Added to the plot was the Denny Hamlin, Carl Edwards, and Scott Wimmer stories as the race unfolded. Ultimately, it made for a fun race on a nice night with a lot of action for the fans. It was the kind of race ESPN "used to do." Three booth announcers, a couple of pit reporters, and lots of good commentary.
As if to pay tribute to the old days, the ESPN Director took a wideshot and let the electronic graphics display as the top twenty cars screamed across the finish line. What a refreshing change from the NEXTEL Cup coverage of only one or two cars finishing. The technical parts of this event were solid, and the only production issue was not enough full field re-caps. That was a bit tough with the good racing.
Sometimes in TV, the best coverage is the simplest. In a couple of weeks, ESPN will unfold their massive coverage of the Brickyard 400. Again, "you are looking live at somewhere" will ring from Brent Musburger as "telecast host." Suzy Kolber will be hosting the high-profile NASCAR Countdown from the infield. She will be asking a lot of questions, as she has been to two NASCAR races...ever. Brad Daugherty used to be a part-owner of a Busch team. So, he will be the infield expert analyst for NEXTEL Cup. Jerry Punch will be in the booth, where talking for three hours has proven not to be his favorite activity. The word is, Allen Bestwick "might be" a pit road reporter.
When that happens, remember that Allen, Rusty, Andy, and three pit reporters brought you a preview show and race from Milwaukee with no infield host, no infield analyst, no infield crew chief, and no hype. They did not need a "telecast host," cut-a-way car, or a million dollar infield set that spins. All they needed was nice solid NASCAR racing on a classic track with good drivers and a professional ESPN production team. That's why ESPN got into this business, and on Saturday night at Milwaukee, it finally showed.

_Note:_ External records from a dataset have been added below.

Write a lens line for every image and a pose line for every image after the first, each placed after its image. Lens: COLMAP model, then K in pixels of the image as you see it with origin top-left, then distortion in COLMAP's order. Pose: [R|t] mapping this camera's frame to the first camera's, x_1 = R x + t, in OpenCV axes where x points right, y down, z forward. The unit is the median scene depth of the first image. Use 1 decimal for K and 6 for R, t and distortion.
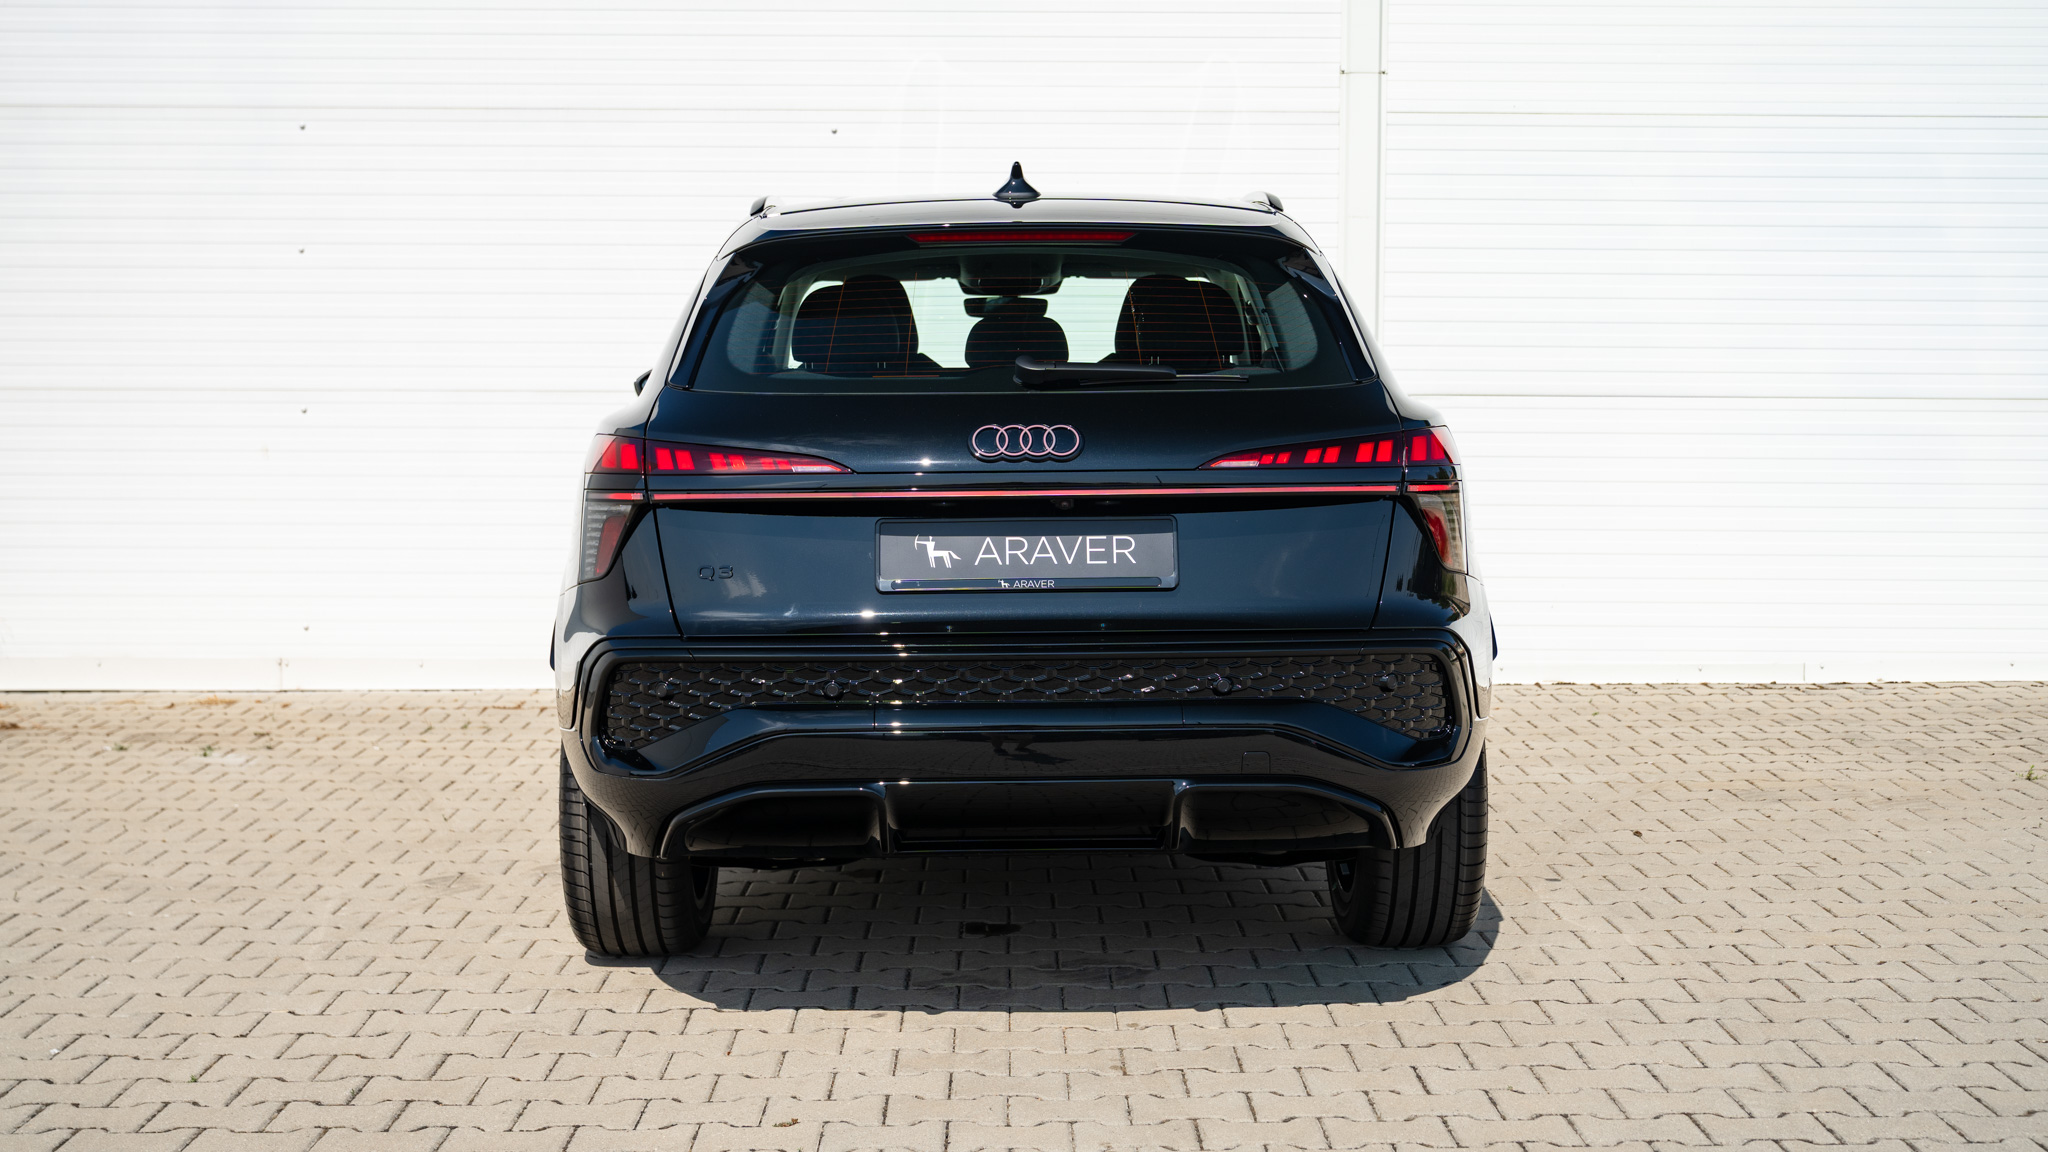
lens RADIAL K [[2494.0, 0, 1013.5], [0, 2494.0, 541.8], [0, 0, 1]] dist [0.001053, 0.025810]
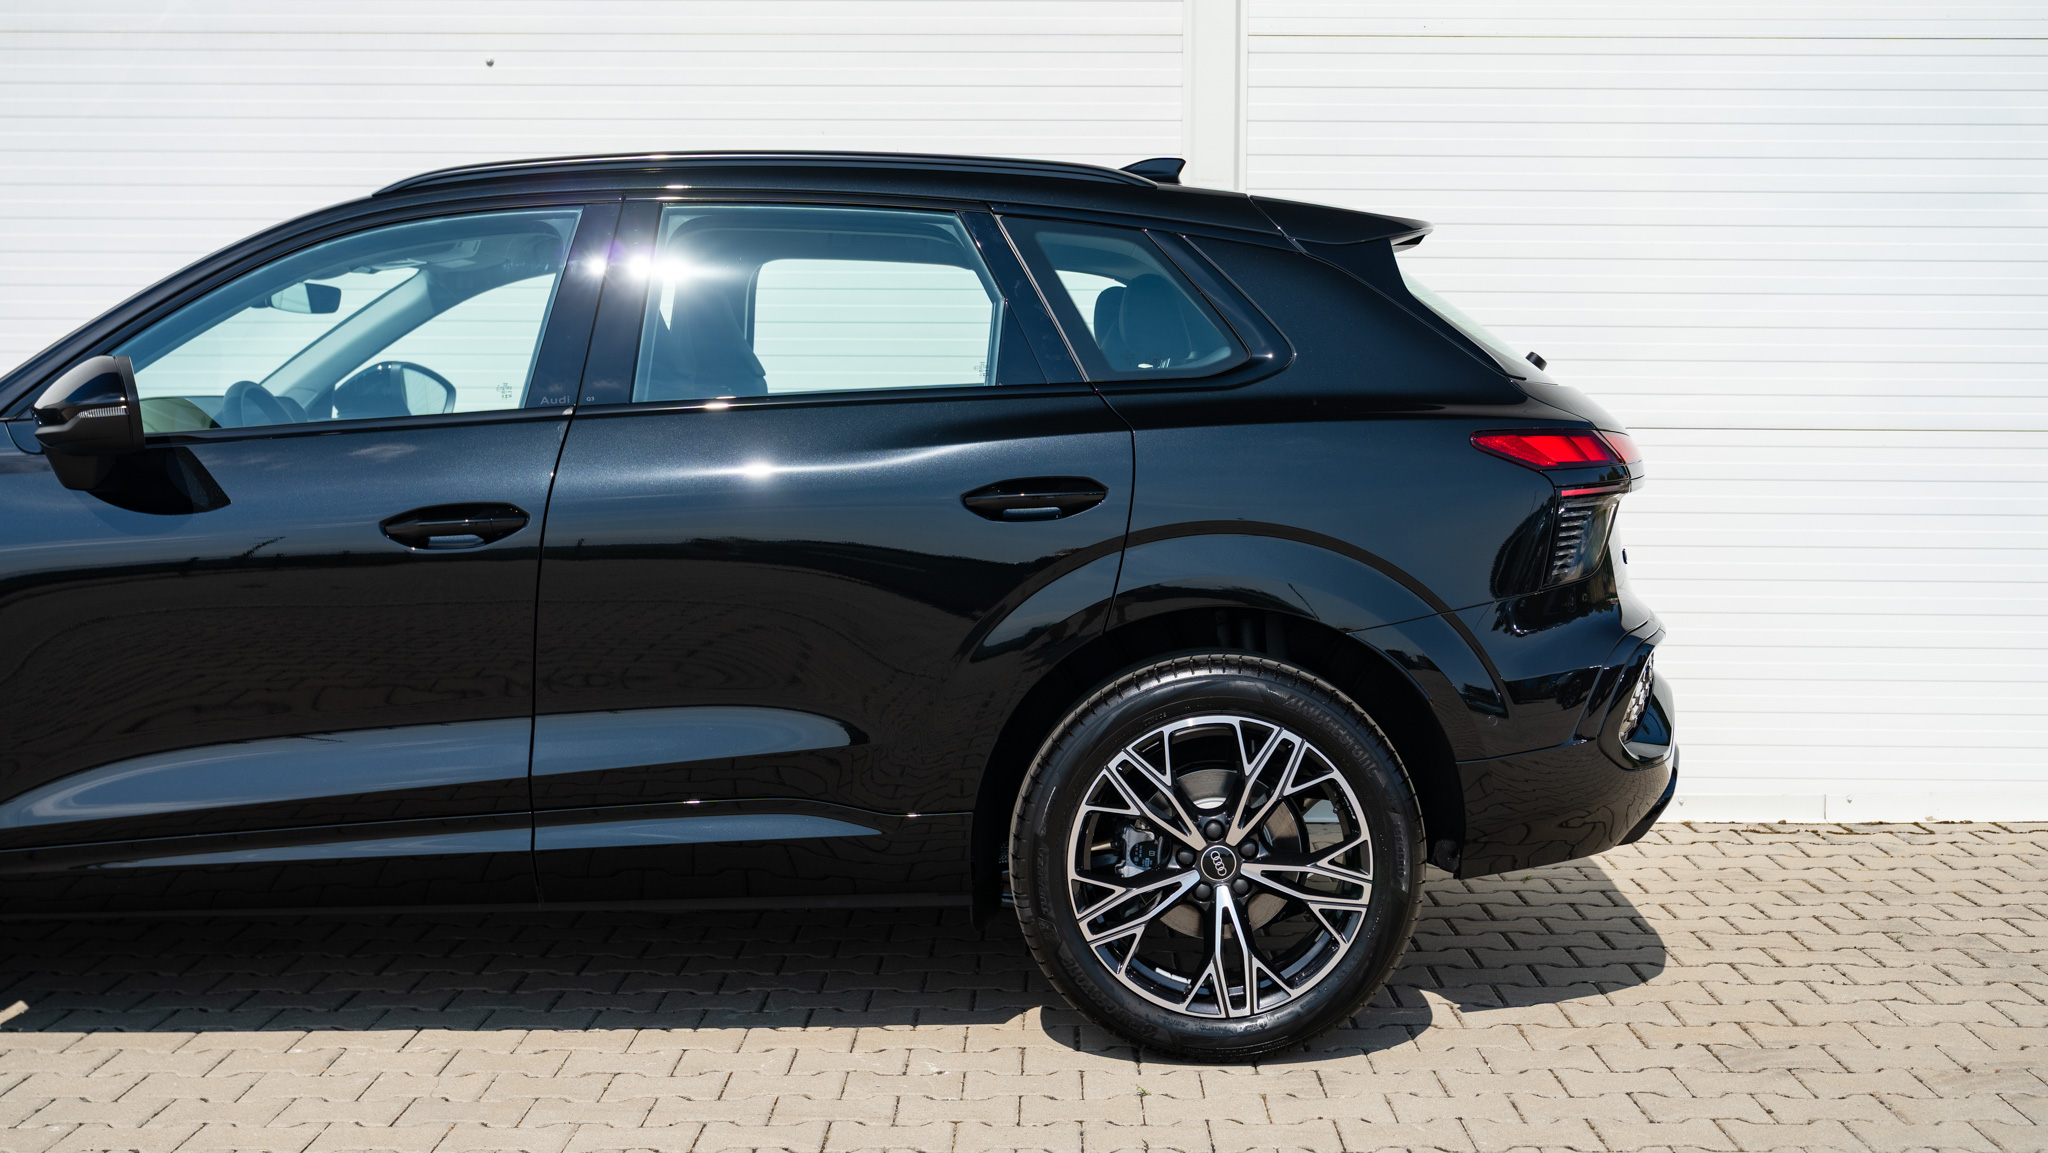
lens RADIAL K [[2357.3, 0, 1024.0], [0, 2357.3, 576.5], [0, 0, 1]] dist [0.007244, 0.003198]
pose [[0.999846, 0.002378, -0.017403, 0.112373], [-0.002384, 0.999997, -0.000330, -0.016785], [0.017402, 0.000371, 0.999849, 0.363315]]
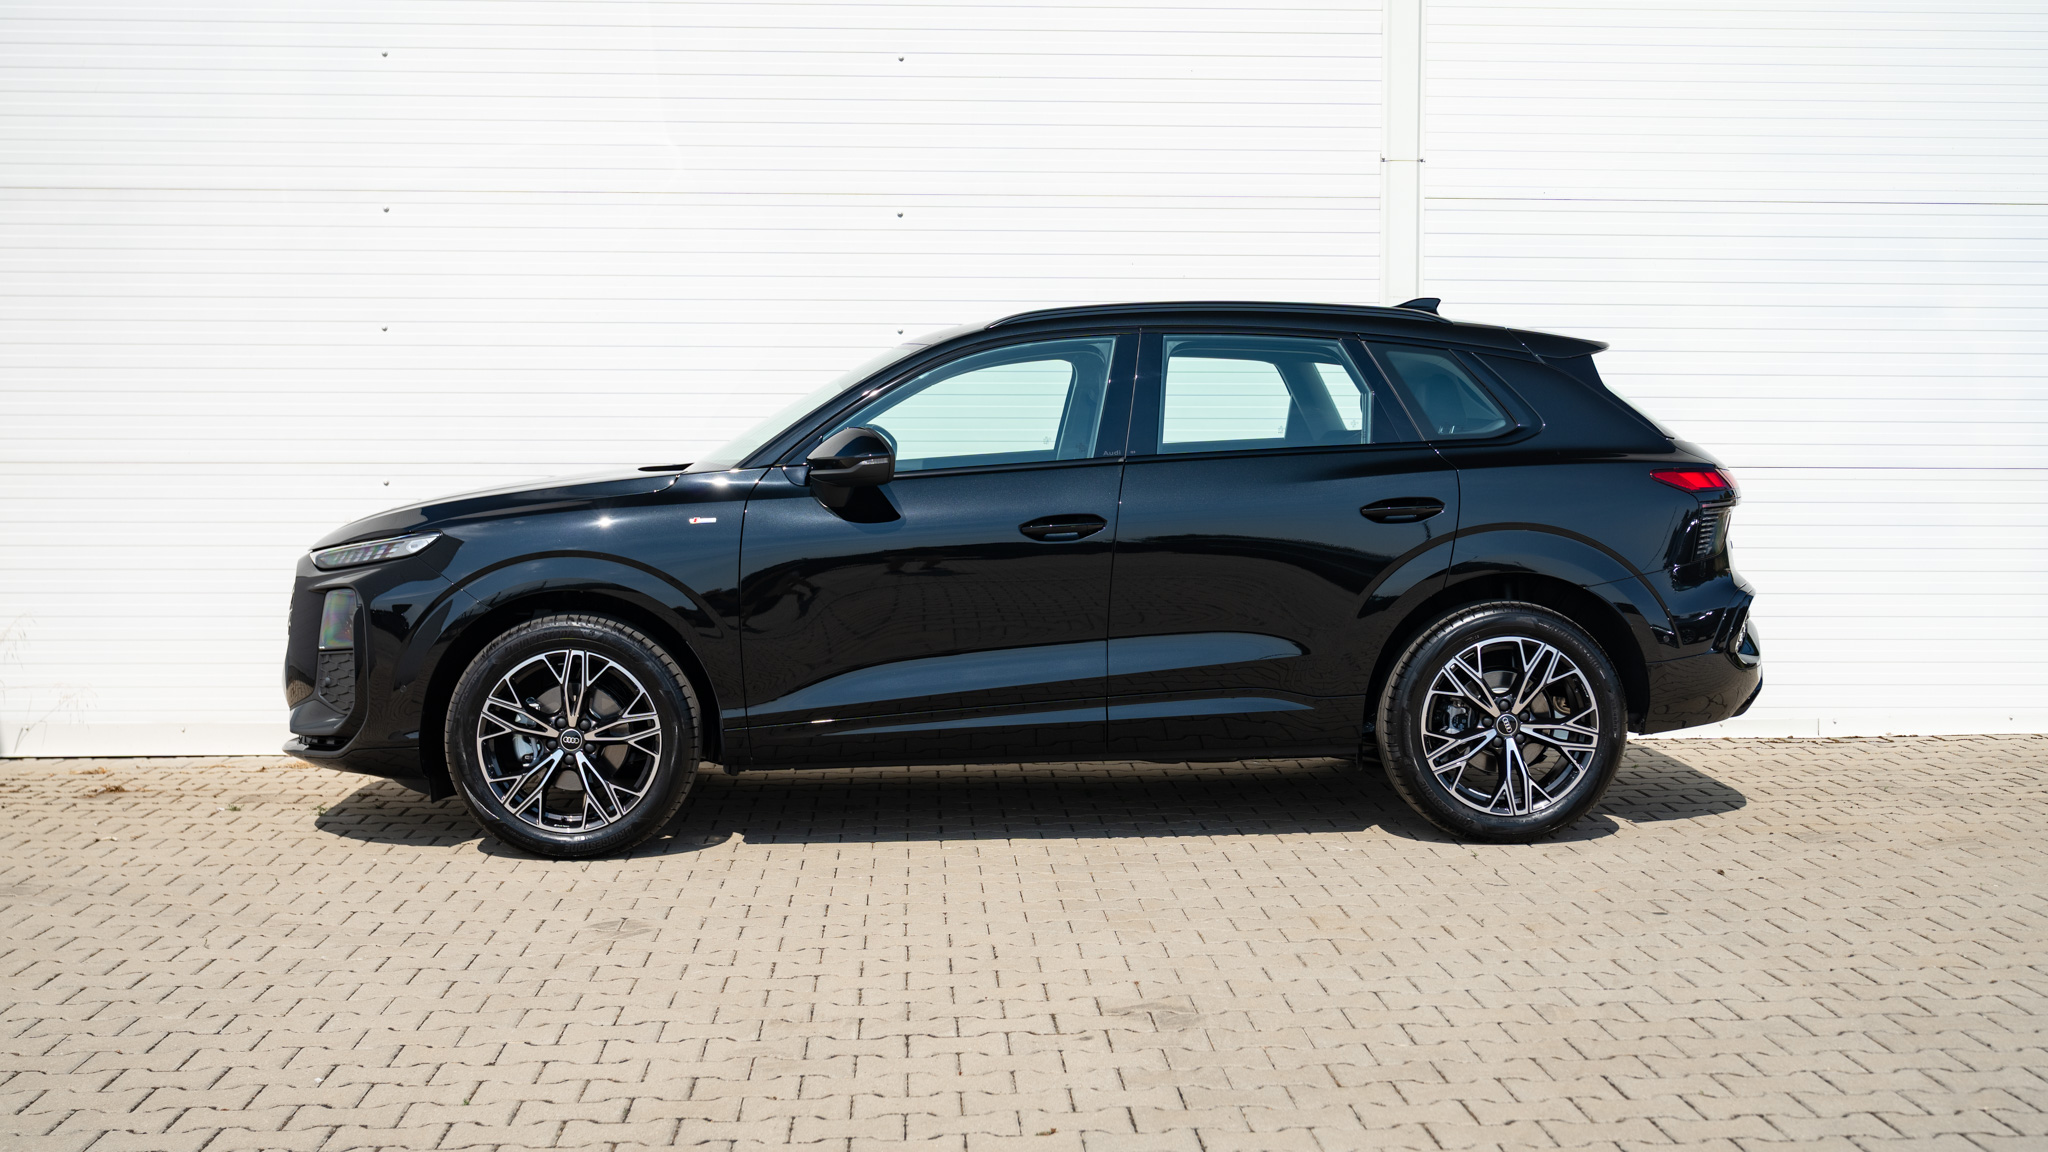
lens RADIAL K [[2455.9, 0, 1025.0], [0, 2455.9, 568.9], [0, 0, 1]] dist [0.006674, 0.007227]
pose [[0.998980, -0.003839, 0.044985, -0.077278], [0.004816, 0.999754, -0.021644, 0.007253], [-0.044890, 0.021838, 0.998753, -0.031386]]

As the Milwaukee telecast closed, Bestwick said "what a night." Petree said "what a story, I'm glad I was here." Finally, Rusty Wallace said "one of the greatest races I have seen in a long time." Fans who like good racing and good TV should be able to agree with all three comments. What a fun night of racing on ESPN2, something that has never been said on The Daly Planet this year. Thanks Allen.